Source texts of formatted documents
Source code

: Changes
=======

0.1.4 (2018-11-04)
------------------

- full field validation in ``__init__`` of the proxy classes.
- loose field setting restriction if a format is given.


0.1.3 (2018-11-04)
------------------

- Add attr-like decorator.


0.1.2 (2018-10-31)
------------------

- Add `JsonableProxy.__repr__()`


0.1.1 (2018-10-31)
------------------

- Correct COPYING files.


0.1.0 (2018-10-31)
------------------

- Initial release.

_Aim of the task_
Among the lines above, which contain the word "field"? Copy every one.

_Response area_
- full field validation in ``__init__`` of the proxy classes.
- loose field setting restriction if a format is given.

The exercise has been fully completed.